Well, I'm having the very same issue with plain docker-compose.

Me too. Fresh setup, no idea what's wrong at the moment. There are no load balancers. It even happens when I do it on the machine via localhost:

frederik@server:~$ curl http://localhost/.well-known/acme-challenge/TOKEN
^C # Takes forever
frederik@server:~$ curl http://localhost/
404 page not found # Returns immediately

Traefik is running in docker compose and listening on port 80 (and 443)

Edit: Ah my problem was an active https redirect on the traefik service itself. After disabling the redirect it worked.

FrederikP avatar Feb 14 '23 18:02 FrederikP

Can confirm that Traefik needs a long time to return a request for non existing acme challenges.
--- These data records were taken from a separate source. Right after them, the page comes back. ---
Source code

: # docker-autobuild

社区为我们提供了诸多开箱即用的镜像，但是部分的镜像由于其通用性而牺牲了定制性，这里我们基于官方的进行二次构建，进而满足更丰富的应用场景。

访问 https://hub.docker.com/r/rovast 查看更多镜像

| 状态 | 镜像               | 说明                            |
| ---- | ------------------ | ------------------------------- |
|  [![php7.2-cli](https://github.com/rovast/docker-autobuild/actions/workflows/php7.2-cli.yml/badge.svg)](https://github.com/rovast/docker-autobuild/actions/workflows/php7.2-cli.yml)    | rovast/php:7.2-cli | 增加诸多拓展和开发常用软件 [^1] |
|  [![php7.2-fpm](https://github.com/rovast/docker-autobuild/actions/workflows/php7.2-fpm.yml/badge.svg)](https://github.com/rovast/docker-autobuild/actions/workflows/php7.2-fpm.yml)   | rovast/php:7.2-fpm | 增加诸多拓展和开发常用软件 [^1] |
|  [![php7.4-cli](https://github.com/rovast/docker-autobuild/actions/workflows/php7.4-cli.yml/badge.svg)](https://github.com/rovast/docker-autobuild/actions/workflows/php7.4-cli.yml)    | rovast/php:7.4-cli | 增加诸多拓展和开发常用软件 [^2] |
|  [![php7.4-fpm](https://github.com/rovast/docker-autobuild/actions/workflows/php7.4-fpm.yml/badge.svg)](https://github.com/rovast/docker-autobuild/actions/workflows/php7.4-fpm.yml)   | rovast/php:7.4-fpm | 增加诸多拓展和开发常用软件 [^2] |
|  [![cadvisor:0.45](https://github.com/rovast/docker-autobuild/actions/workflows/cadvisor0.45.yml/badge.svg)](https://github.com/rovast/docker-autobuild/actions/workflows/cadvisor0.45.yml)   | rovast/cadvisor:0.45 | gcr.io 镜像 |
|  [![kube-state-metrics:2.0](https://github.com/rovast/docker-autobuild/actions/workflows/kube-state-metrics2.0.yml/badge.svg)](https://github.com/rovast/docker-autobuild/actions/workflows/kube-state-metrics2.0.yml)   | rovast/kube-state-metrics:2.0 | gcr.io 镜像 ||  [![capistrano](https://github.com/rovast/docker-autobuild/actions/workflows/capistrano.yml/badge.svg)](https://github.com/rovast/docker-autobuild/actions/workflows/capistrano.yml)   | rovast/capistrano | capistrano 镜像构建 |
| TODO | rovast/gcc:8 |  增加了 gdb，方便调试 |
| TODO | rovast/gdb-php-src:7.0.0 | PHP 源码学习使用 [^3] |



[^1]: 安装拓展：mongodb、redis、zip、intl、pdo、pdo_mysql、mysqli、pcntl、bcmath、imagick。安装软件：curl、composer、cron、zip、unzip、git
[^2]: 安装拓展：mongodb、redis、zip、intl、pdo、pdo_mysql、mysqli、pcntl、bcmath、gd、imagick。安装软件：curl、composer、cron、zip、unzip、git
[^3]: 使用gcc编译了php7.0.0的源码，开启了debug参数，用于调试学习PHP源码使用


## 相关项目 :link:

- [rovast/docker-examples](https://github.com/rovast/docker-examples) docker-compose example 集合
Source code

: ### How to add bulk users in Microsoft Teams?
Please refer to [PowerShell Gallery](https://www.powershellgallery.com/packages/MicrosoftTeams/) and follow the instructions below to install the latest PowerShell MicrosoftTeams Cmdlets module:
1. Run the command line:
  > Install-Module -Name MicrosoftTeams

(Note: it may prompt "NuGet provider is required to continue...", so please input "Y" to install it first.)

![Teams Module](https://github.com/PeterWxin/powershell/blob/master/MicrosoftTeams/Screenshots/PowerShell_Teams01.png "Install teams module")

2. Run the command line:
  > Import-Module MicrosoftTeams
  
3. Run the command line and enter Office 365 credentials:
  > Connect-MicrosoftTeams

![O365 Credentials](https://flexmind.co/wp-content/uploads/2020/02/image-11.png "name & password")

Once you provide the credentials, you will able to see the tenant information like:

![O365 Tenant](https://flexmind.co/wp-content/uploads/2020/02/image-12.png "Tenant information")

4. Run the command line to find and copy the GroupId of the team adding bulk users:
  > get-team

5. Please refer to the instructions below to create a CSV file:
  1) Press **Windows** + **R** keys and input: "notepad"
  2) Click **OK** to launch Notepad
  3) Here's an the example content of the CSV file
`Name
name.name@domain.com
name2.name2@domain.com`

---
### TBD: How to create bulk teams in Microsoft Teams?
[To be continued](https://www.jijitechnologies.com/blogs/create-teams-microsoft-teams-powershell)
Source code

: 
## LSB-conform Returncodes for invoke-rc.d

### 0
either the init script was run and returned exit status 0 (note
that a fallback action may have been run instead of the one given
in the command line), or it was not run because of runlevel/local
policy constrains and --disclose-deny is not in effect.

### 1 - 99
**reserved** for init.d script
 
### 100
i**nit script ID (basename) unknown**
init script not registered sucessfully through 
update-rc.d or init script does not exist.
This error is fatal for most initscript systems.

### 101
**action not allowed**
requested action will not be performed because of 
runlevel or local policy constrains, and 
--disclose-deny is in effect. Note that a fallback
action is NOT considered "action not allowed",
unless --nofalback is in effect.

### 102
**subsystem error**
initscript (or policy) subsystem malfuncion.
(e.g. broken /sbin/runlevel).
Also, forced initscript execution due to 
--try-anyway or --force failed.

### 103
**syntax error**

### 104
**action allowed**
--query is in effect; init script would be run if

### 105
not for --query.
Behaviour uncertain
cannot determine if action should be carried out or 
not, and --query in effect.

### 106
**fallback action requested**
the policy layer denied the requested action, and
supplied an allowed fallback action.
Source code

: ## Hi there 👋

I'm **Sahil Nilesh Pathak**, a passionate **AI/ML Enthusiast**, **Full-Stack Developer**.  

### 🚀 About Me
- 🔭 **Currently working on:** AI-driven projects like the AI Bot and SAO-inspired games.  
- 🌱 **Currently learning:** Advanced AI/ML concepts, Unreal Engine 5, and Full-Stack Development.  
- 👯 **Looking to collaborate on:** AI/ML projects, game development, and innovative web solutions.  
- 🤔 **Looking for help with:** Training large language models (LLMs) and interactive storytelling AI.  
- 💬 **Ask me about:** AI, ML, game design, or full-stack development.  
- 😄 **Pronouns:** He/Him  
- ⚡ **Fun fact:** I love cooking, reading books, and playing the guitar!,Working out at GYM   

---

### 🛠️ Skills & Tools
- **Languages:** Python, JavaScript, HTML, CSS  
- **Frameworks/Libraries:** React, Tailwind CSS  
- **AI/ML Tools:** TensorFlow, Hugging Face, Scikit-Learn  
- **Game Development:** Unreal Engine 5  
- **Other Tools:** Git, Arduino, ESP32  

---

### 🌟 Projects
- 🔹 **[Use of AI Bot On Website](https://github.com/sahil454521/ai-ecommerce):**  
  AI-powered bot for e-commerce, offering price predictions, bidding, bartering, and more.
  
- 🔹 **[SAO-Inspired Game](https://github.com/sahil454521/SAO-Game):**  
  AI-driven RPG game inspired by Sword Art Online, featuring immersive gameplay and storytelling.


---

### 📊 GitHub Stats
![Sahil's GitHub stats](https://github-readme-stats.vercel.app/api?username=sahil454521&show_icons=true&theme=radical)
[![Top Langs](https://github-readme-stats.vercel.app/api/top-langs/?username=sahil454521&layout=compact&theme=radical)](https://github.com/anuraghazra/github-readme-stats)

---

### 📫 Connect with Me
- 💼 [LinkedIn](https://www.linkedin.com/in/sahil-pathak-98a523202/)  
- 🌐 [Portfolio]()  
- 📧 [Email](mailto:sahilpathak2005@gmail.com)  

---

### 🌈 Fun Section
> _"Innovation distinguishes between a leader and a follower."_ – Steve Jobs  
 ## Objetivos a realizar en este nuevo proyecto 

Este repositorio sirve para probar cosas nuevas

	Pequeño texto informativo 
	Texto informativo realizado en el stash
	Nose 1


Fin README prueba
The problem for me is I get spammed daily by bots that trigger random acme challenges. This results in hundreds of validation errors in my log files.

This currently makes validation errors completely pointless because I can't differentiate between real ones from Let's Encrypt and fake requests from bots.

In my opinion Traefik should not output failed validation errors for acme challenges that Traefik never initiated. These requests should just be ignored and return 404 or something like that instead of error messages.

https://www.abuseipdb.com/check/3.144.155.159 https://www.abuseipdb.com/check/54.149.111.225 https://www.abuseipdb.com/check/3.129.66.5

These are just a couple of ip adresses that spam me. Every single one of them has been reported for this exact behaviour. I currently have a list of 12 IP Adresses all belonging to Amazon that I collected over the weekend.

To reproduce this simply make a GET request to: domain.tld/.well-known/acme-challenge/some-random-token-it-doesnt-matter

Logs: Traefik logs showing the error messages

Edit: The request I made to show the log output here took 53.06s to return a 404

flopana avatar Jul 24 '23 10:07 flopana

Hello @flopana,

It seems that you are describing an issue that is not related to this one. Can you please open a new issue?

rtribotte avatar Jul 24 '23 12:07 rtribotte

@rtribotte sure

flopana avatar Jul 24 '23 13:07 flopana